Write out the items from their very beginning through the line that contains "VŠE PŘIJMOUT", including that line. Please leave the pictures out of your answer.
++++ Data to use
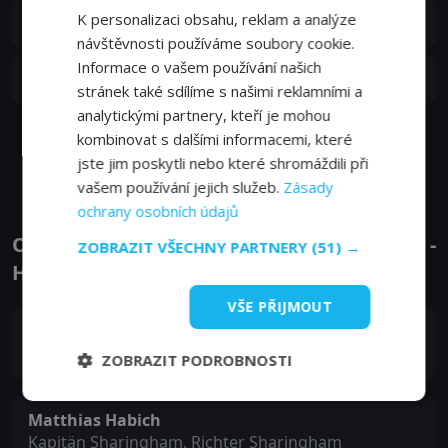
S01E03
K personalizaci obsahu, reklam a analýze
3. epizoda:
3. epizoda
23. 12. 1982
návštěvnosti používáme soubory cookie.
Informace o vašem používání našich
S01E02
2. epizoda:
2. epizoda
22. 12. 1982
stránek také sdílíme s našimi reklamními a
analytickými partnery, kteří je mohou
kombinovat s dalšími informacemi, které
Zobrazit další epizody
jste jim poskytli nebo které shromáždili při
vašem používání jejich služeb.
Zásady
ochrany osobních údajů
Obsazení filmu nebo pořadu Jack Holborn -
ZOBRAZIT VŠECHNY PARTNERY
(51) →
Herci a tvůrci
VŠE PŘIJMOUT
Patrick Bach
Jack Holborn
ZOBRAZIT PODROBNOSTI
Matthias Habich
Kapitän Sharingham, Richter Sharingham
++++++++
◆ **Task output**
S01E03
K personalizaci obsahu, reklam a analýze
3. epizoda:
3. epizoda
23. 12. 1982
návštěvnosti používáme soubory cookie.
Informace o vašem používání našich
S01E02
2. epizoda:
2. epizoda
22. 12. 1982
stránek také sdílíme s našimi reklamními a
analytickými partnery, kteří je mohou
kombinovat s dalšími informacemi, které
Zobrazit další epizody
jste jim poskytli nebo které shromáždili při
vašem používání jejich služeb.
Zásady
ochrany osobních údajů
Obsazení filmu nebo pořadu Jack Holborn -
ZOBRAZIT VŠECHNY PARTNERY
(51) →
Herci a tvůrci
VŠE PŘIJMOUT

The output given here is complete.